:: TASK GOAL ::
Copy the records that follow exactly, leaving nothing out.

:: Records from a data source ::
┄┄┄┄┄┄┄┄┄┄┄┄┄┄┄┄┄┄┄┄

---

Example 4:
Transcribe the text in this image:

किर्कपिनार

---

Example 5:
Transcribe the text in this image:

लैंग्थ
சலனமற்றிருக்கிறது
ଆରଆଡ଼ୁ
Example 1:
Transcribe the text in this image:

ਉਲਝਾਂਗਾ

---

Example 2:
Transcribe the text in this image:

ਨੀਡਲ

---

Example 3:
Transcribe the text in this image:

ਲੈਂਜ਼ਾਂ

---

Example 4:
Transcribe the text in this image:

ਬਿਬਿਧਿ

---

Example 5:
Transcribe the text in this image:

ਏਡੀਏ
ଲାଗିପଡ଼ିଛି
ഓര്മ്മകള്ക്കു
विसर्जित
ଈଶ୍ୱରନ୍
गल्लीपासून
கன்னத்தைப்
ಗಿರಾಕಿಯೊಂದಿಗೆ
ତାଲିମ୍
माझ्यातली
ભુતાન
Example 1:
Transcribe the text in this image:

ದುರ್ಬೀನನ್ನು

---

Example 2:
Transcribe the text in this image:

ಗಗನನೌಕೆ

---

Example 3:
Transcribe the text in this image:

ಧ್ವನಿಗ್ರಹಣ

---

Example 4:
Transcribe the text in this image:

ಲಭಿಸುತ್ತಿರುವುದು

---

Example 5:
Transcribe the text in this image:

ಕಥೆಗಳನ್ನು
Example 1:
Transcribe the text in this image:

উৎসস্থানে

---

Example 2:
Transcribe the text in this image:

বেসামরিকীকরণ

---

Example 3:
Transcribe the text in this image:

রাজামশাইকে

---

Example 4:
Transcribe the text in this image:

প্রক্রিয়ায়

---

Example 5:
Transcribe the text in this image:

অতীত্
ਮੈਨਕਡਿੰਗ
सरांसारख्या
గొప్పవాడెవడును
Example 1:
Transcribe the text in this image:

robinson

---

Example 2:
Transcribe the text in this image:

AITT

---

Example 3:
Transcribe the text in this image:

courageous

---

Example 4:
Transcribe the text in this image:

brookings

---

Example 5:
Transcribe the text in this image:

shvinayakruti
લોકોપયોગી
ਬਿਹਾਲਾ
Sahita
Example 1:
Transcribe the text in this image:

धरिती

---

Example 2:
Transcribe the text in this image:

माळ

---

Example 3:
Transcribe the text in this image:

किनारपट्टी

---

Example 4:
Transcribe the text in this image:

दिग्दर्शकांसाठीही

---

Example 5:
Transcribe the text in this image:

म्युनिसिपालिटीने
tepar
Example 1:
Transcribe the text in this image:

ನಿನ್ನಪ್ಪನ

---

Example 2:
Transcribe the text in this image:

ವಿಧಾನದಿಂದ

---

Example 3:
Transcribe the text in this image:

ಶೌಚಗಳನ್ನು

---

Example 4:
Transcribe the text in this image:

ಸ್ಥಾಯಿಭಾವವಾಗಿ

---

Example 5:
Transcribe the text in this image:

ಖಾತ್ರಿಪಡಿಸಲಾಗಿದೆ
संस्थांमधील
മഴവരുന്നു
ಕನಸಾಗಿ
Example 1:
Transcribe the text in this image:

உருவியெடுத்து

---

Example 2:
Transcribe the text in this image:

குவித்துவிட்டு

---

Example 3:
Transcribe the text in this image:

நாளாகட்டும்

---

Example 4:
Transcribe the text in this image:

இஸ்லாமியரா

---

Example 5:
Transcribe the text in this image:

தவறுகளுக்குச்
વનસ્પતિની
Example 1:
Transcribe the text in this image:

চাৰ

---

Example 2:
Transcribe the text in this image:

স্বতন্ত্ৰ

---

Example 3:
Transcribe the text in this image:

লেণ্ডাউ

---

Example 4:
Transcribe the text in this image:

┄┄┄┄┄┄┄┄┄┄┄┄┄┄┄┄┄┄┄┄

:: SOLUTION TO THIS EXERCISE ::
---

Example 4:
Transcribe the text in this image:

किर्कपिनार

---

Example 5:
Transcribe the text in this image:

लैंग्थ
சலனமற்றிருக்கிறது
ଆରଆଡ଼ୁ
Example 1:
Transcribe the text in this image:

ਉਲਝਾਂਗਾ

---

Example 2:
Transcribe the text in this image:

ਨੀਡਲ

---

Example 3:
Transcribe the text in this image:

ਲੈਂਜ਼ਾਂ

---

Example 4:
Transcribe the text in this image:

ਬਿਬਿਧਿ

---

Example 5:
Transcribe the text in this image:

ਏਡੀਏ
ଲାଗିପଡ଼ିଛି
ഓര്മ്മകള്ക്കു
विसर्जित
ଈଶ୍ୱରନ୍
गल्लीपासून
கன்னத்தைப்
ಗಿರಾಕಿಯೊಂದಿಗೆ
ତାଲିମ୍
माझ्यातली
ભુતાન
Example 1:
Transcribe the text in this image:

ದುರ್ಬೀನನ್ನು

---

Example 2:
Transcribe the text in this image:

ಗಗನನೌಕೆ

---

Example 3:
Transcribe the text in this image:

ಧ್ವನಿಗ್ರಹಣ

---

Example 4:
Transcribe the text in this image:

ಲಭಿಸುತ್ತಿರುವುದು

---

Example 5:
Transcribe the text in this image:

ಕಥೆಗಳನ್ನು
Example 1:
Transcribe the text in this image:

উৎসস্থানে

---

Example 2:
Transcribe the text in this image:

বেসামরিকীকরণ

---

Example 3:
Transcribe the text in this image:

রাজামশাইকে

---

Example 4:
Transcribe the text in this image:

প্রক্রিয়ায়

---

Example 5:
Transcribe the text in this image:

অতীত্
ਮੈਨਕਡਿੰਗ
सरांसारख्या
గొప్పవాడెవడును
Example 1:
Transcribe the text in this image:

robinson

---

Example 2:
Transcribe the text in this image:

AITT

---

Example 3:
Transcribe the text in this image:

courageous

---

Example 4:
Transcribe the text in this image:

brookings

---

Example 5:
Transcribe the text in this image:

shvinayakruti
લોકોપયોગી
ਬਿਹਾਲਾ
Sahita
Example 1:
Transcribe the text in this image:

धरिती

---

Example 2:
Transcribe the text in this image:

माळ

---

Example 3:
Transcribe the text in this image:

किनारपट्टी

---

Example 4:
Transcribe the text in this image:

दिग्दर्शकांसाठीही

---

Example 5:
Transcribe the text in this image:

म्युनिसिपालिटीने
tepar
Example 1:
Transcribe the text in this image:

ನಿನ್ನಪ್ಪನ

---

Example 2:
Transcribe the text in this image:

ವಿಧಾನದಿಂದ

---

Example 3:
Transcribe the text in this image:

ಶೌಚಗಳನ್ನು

---

Example 4:
Transcribe the text in this image:

ಸ್ಥಾಯಿಭಾವವಾಗಿ

---

Example 5:
Transcribe the text in this image:

ಖಾತ್ರಿಪಡಿಸಲಾಗಿದೆ
संस्थांमधील
മഴവരുന്നു
ಕನಸಾಗಿ
Example 1:
Transcribe the text in this image:

உருவியெடுத்து

---

Example 2:
Transcribe the text in this image:

குவித்துவிட்டு

---

Example 3:
Transcribe the text in this image:

நாளாகட்டும்

---

Example 4:
Transcribe the text in this image:

இஸ்லாமியரா

---

Example 5:
Transcribe the text in this image:

தவறுகளுக்குச்
વનસ્પતિની
Example 1:
Transcribe the text in this image:

চাৰ

---

Example 2:
Transcribe the text in this image:

স্বতন্ত্ৰ

---

Example 3:
Transcribe the text in this image:

লেণ্ডাউ

---

Example 4:
Transcribe the text in this image:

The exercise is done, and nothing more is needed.